Relatives and friends of Ghanaians living with cancer can now look to the future with tangible hope - hope of saving the lives of ailing loved ones and escaping the double jeopardy of creeping poverty.
Hitherto, affliction with cancer has been an automatic death sentence for even the middle-income Ghanaian, not to talk of the overwhelming majority who eke out a hand-to-mouth existence.
And since it is un-African, indeed un-Ghanaian, to abandon a sick relative, family members overtax themselves to pay for drugs and radiation therapy that they can ill-afford, eventually to no avail.
Very soon, however, Ghanaians suffering from cancer will be treated under the National Health Insurance Scheme (NHIS), according to Dr. Sylvester Anemana, Chief Director, of the Ministry of Health, saving scarce family resources, if nothing else.
Speaking at a World Cancer Day symposium in Accra, Dr. Anemana disclosed that government had put the "necessary measures in place to re-build the radiotherapy and nuclear medicine facilities at Korle-Bu and the Komfo Anokye Teaching Hospitals to care for the many Ghanaians suffering from cancer", adding that treatment under the NHIS would help save the lives of many victims of cancer who are now left to decide what to do with their lives ...
He and others put the incidence of cancer worldwide and locally in clear perspective: "It is estimated that about 12.4 per cent of people living in Africa will develop cancer after the age of 40, meaning that if we take pragmatic steps now, we can save a lot of lives of those who struggle to purchase (cancer) medicine."
Three hundred and seven (307) cases of breast cancer; 221 cases of cervical cancer and 151 cases of head and neck cancer were recorded at the Korle-Bu, according to Dr. Clement Edusa, a radiation oncologist at the hospital
Dr. Edusa clarified: "Cancer now accounts for more deaths world-wide than HIV/AIDS, tuberculosis, hepatitis B, malaria and hypertension and must be given the needed attention and create awareness about the disease; it is estimated that between 60 per cent and 70 per cent of the disease, estimated to be 21.4 million new cases, were predicted to occur by 2030 and that cervical cancer would kill as many as 430,000 women per year in the developing countries.
And according to the Cancer Society of Ghana, cancer threatens further improvements in women's health and gender equality, as just two cancers - cervical and breast - together account for over 750,000 deaths each year, with the large majority of deaths occurring in developing countries.
Clearly, without any doubt whatsoever, cancer is a silent and unpublicized killer. And the decision to make treatment for it available under the NHIS is timely and heart-warming. It is for this reason that The Chronicle is today proud to be a Ghanaian, warts and all. For once we see government being proactive in caring for the vulnerable in the society.

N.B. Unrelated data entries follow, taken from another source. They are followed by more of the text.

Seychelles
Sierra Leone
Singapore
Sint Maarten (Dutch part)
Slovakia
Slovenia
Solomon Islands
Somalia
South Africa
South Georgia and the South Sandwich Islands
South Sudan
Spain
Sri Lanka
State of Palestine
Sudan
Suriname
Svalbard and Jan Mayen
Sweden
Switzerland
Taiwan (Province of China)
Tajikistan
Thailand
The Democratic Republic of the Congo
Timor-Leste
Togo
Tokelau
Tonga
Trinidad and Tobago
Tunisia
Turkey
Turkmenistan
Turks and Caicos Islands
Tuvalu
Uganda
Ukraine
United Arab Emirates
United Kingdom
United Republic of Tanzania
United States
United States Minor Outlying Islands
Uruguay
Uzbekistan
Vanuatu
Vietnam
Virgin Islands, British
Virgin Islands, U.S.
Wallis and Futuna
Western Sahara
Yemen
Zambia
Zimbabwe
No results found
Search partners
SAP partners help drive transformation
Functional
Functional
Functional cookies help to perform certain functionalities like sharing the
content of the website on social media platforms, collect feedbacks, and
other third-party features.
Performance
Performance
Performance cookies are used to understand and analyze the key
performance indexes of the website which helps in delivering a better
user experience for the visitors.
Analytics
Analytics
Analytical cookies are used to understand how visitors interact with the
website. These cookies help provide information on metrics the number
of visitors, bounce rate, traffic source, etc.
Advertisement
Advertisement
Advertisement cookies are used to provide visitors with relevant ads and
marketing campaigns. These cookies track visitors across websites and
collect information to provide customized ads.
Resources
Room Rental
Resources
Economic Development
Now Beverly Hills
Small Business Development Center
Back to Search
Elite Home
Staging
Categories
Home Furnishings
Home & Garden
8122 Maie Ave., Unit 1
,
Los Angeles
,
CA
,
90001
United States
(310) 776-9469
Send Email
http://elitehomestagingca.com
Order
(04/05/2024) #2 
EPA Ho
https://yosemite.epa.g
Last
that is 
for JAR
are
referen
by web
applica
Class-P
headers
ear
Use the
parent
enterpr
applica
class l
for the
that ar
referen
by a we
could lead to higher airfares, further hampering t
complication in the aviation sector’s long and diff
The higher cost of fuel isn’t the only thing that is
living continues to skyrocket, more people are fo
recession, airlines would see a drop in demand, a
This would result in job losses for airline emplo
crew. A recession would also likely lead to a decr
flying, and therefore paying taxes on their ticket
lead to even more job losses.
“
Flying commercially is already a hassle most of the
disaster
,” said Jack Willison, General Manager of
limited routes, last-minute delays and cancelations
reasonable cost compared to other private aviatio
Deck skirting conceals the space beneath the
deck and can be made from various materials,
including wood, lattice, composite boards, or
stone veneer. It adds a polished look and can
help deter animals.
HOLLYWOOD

A good one there, Ministry of Health. But The Chronicle would urge the ministry not to fold its arms and preen itself. Dr. Anemana also spoke of the need to "develop basic environmental standards" that would protect us and our children from the harmful effects of industrial and domestic pollutants.
The Chronicle would urge the Ministry of Health, since the bill for environmental ills would eventually land on its table, to liaise with the relevant sister ministries to provide the "necessary critical attention" that would prevent the use of harmful chemicals in food preparation, weak enforcement of environmental bye-laws and industrial waste management from creating the necessary conditions to foster cancer.
Let us, beginning now, make the wisdom in "a stich in time saves nine" the cornerstone of our preventive health.